Stiller plays actor Tugg Speedman, who purposely takes on the role of gibbering farm hand Simple Jack in a cynical bid to win an Oscar.

I didn’t find Jack – or the movie for that matter – particularly funny, but nor did I find him ‘offensive’. The film makes a very good point about Hollywood’s hypocrisy.

Yet White’s decision to go as Simple Jack to a Halloween party, and then post the picture on Instagram, caused outrage.

Soeren Palumbo, co-founder of the Special Olympics’ Spread the Word to End the Word campaign said in a statement: ‘We are truly disappointed that Shaun White, an acclaimed Olympian, would choose this costume which is so offensive and causes to much pain. Disability is not a joke, nor should it be a punchline. We hope that Shaun White and others learn that this just continues stigma, stereotypes and discrimination.’

Wow.

That’s quite a statement, isn’t it?

Sportsman dresses up as a parody movie character for a party and is promptly demonised as the offensive, pain-inducing enemy of tolerance.

Really?

Of course, social media immediately frothed itself into ‘faux outrage’ mode and demanded various forms of punishment for White ranging from public apology to public stoning.

And equally inevitably, he bowed to the mob and deleted the photo.

‘I owe everyone in the Special Olympics community an apology for my poor choice of Halloween costume the other night,’ he said. ‘It was a last minute decision. It was the wrong one. The Special Olympics are right to call me out on it, they do great work supporting many tremendous athletes and I am so sorry for being insensitive. Lesson learned.’

Jeez.

What lesson have you learned, Shaun? That nobody is allowed to dress up as an ‘inappropriate’ movie character on Halloween any more?

Isn’t the whole bloody point of Halloween to be inappropriate?

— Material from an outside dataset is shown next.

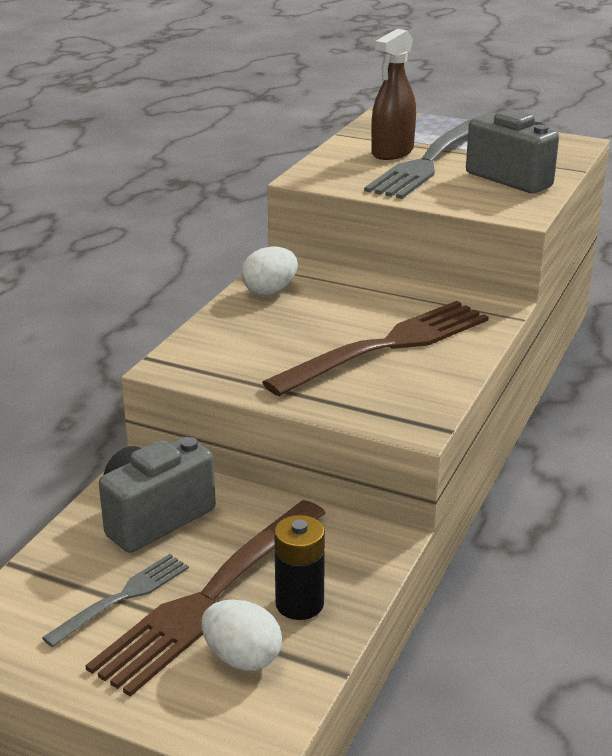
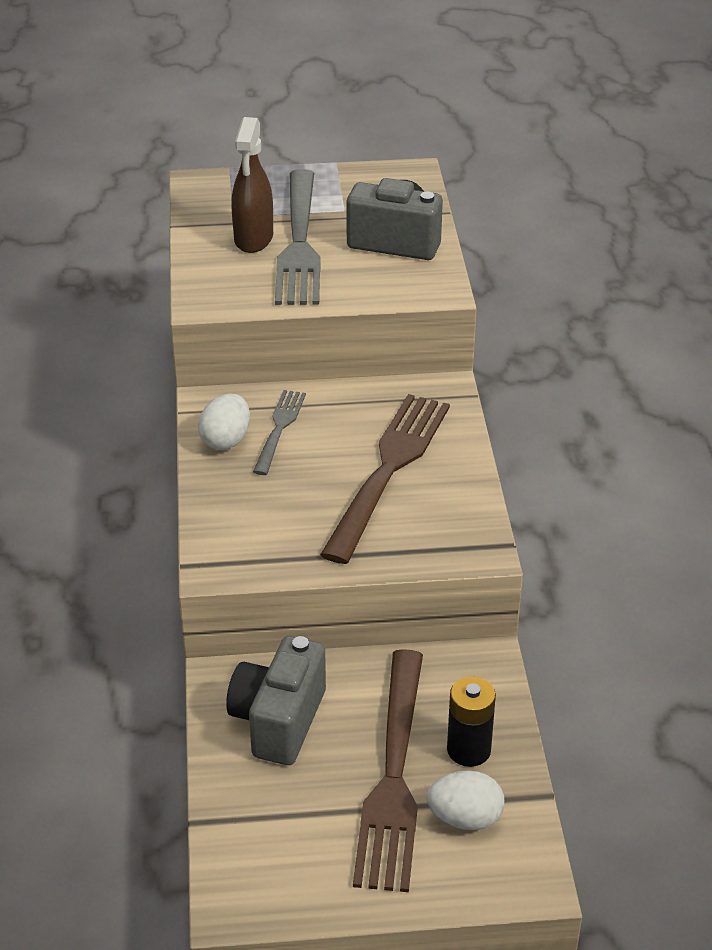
camera: 30 degrees left, 10 degrees up
grey fork [42,554,189,647] -> grey fork moved to [253,390,306,475]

Ben Stiller, who was similarly attacked when the movie came out 10 years ago, explained yesterday: ‘It was always meant to make fun of actors trying to do anything to win awards.’

Well, of course it was!

As the film’s writer Etan Cohen said at the time: ‘Some people have taken this as making fun of handicapped people, but we’re really trying to make fun of the actors who use this material as fodder for acclaim.’

Exactly.

Yet once people are instructed to believe something’s ‘offensive’ these days, they quickly work themselves into a lather of fury.

We saw a similar outcry last week when Megyn Kelly pondered aloud on her now cancelled NBC show why it’s considered so wrong for white people to blacken their faces on Halloween to portray famous black people.

‘What is racist?’ she asked. ‘Because you do get into trouble if you are a white person who puts on blackface on Halloween, or a black person who puts on whiteface on Halloween. When I was a kid, that was okay as long as you were dressing up like a character.’